O visitante poderá não saber que o homenageado dessa via foi André Rebouças, que, juntamente com seu irmão Antônio Rebouças, e os ilustres Luiz Gama e José do Patrocínio, formaram um grupo aguerrido de defensores pela libertação dos escravos.
E olha que já se passaram 132 anos do dia da abolição, do começo, do start, da vida em liberdade para o negro, do marco zero, deflagrado no dia 13 de maio de 1888, depois das Leis Eusébio de Queiroz, Ventre Livre, Sexagenários e Lei Áurea.
Relatos confiáveis dão conta de que, passada a euforia da vitória, comemorada exaustivamente em todo canto do País, pouco a pouco a poeira foi baixando, a ficha foi caindo para o negro, porque perceberam, então, que a tão sonhada liberdade trazia embutida a dura realidade da falta de teto, dinheiro, comida e trabalho.
Era o início da concorrência mais desleal que já se viu na história, com o ingresso do negro no mercado de trabalho, disputando vagas com aqueles que sempre foram livres e acumularam fazendas, sítios, chácaras ou comércio, muitas vezes, com sangue, suor e lágrimas dos negros escravizados.
Segundo estatísticas oficiais, desembarcaram por aqui cerca de quatro milhões de escravos e, com a liberdade alcançada, as futuras gerações dos negros estavam em grande desvantagem.
Colocados na balança o tempo de escravidão, mais o período de liberdade, o ponteiro ainda não está equilibrado, e ora que nem mesmo as cotas raciais conseguiram compensar a dívida impagável do Estado Brasileiro para com os negros.

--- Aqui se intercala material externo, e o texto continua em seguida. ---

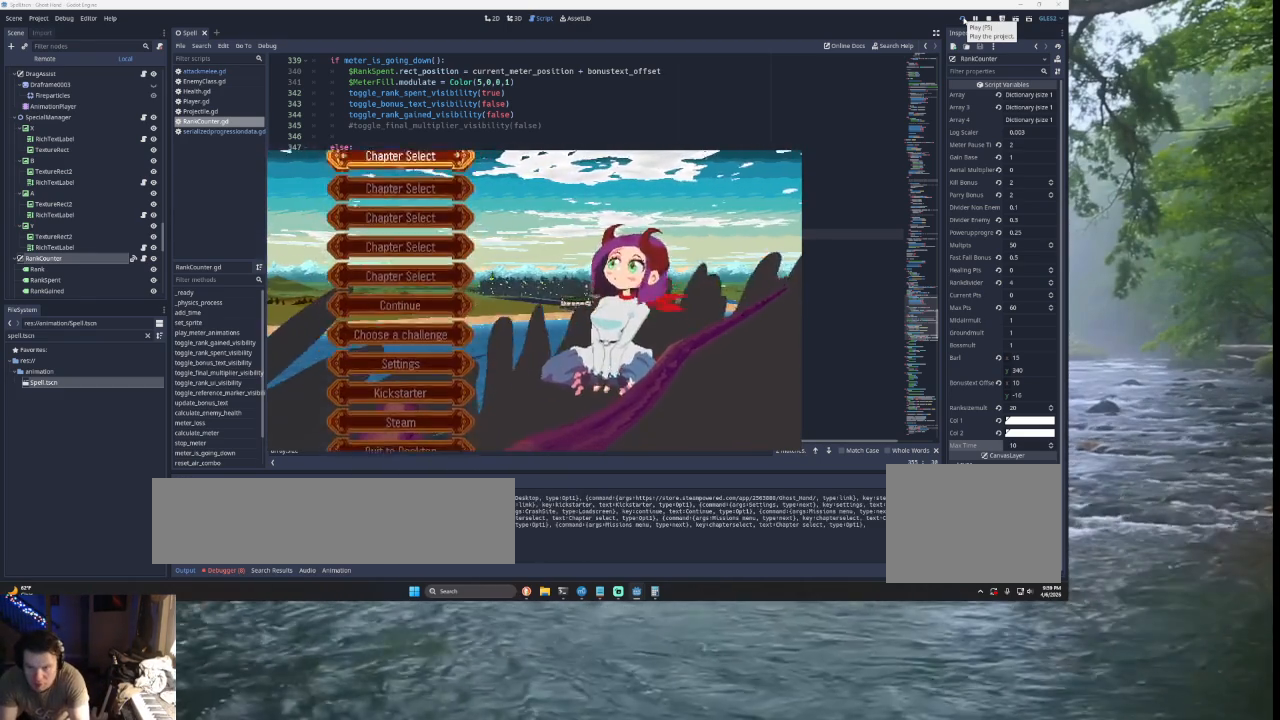
{"buttons": [], "left_stick": "center", "right_stick": "center", "events": [[267, "left_stick", "down"], [400, "SQUARE", "down"], [400, "left_stick", "center"], [467, "SQUARE", "up"]]}
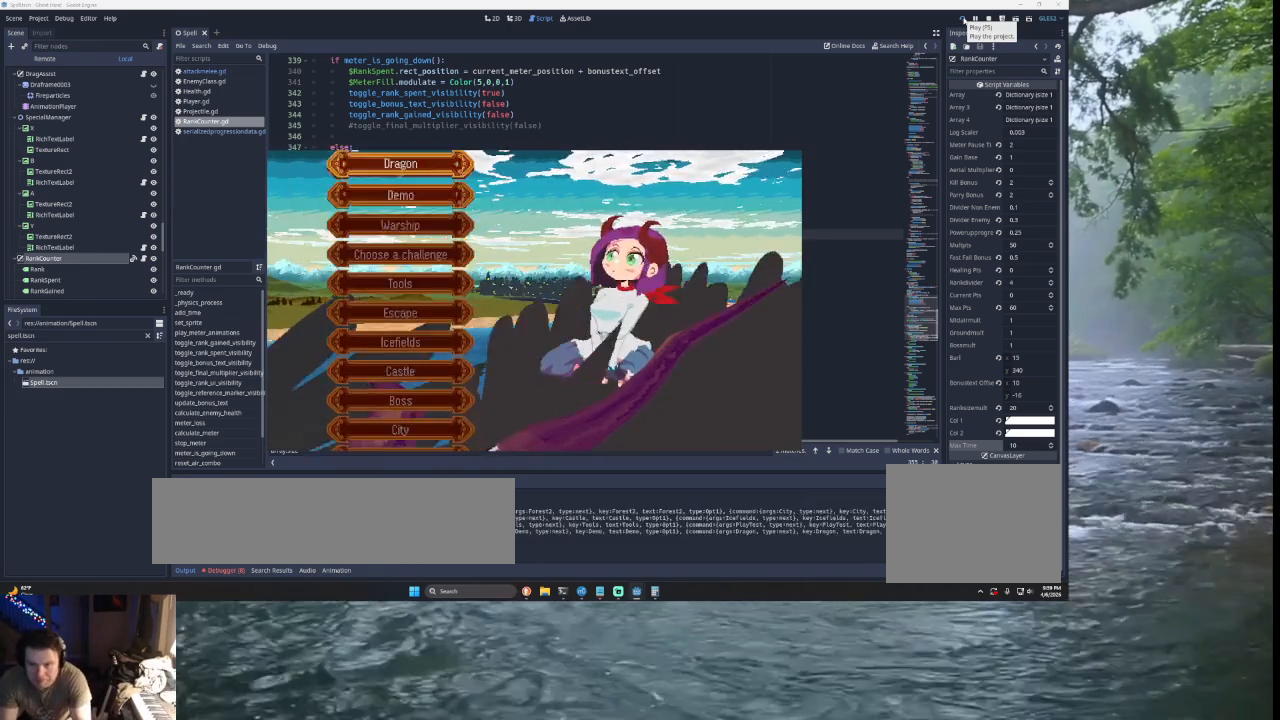
{"buttons": ["SQUARE"], "left_stick": "center", "right_stick": "center", "events": [[33, "left_stick", "down"], [500, "SQUARE", "down"], [500, "left_stick", "center"]]}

Ao que parece, o racismo está dentro de cada um de nós, na medida em que temos dificuldade de entender e enxergar a essência dessa discriminação, que se revela sutil e disfarçada em cada olhar pela rua, no comércio, nos shoppings, e toda vez que alguém ajeita a bolsa, esconde o celular ou muda de calçada, sentindo-se intuitivamente ameaçado pela presença de um negro.
Em um estabelecimento comercial de alto padrão, se observado atentamente, perceberá a discreta e silenciosa movimentação dos seguranças, quando um negro adentra ao recinto, em que os seguranças, por meio de sinais visuais ou falas codificadas, alertam aos demais.
É um julgamento prévio, cruel e sem o direito de defesa, partindo da premissa de que a cor da pele define o caráter da pessoa.
O curioso é que, não raras vezes, dentro da equipe de segurança contém pessoas negras! É negro desconfiando de negro!
O tempo passou desde a abolição, e a inevitável conclusão é de que a luta por uma efetiva igualdade ainda não terminou, e nem precisa de estatística para perceber a desproporção da população negra nos bancos escolares, nos cargos públicos e políticos, nas telenovelas, nos altos escalões de trabalho das grandes corporações etc.
Quando se alcançar essa igualdade, como determina a Lei Maior (Artigo 5º), poder-se-á comemorar de fato, a justa homenagem feita a André Rebouças.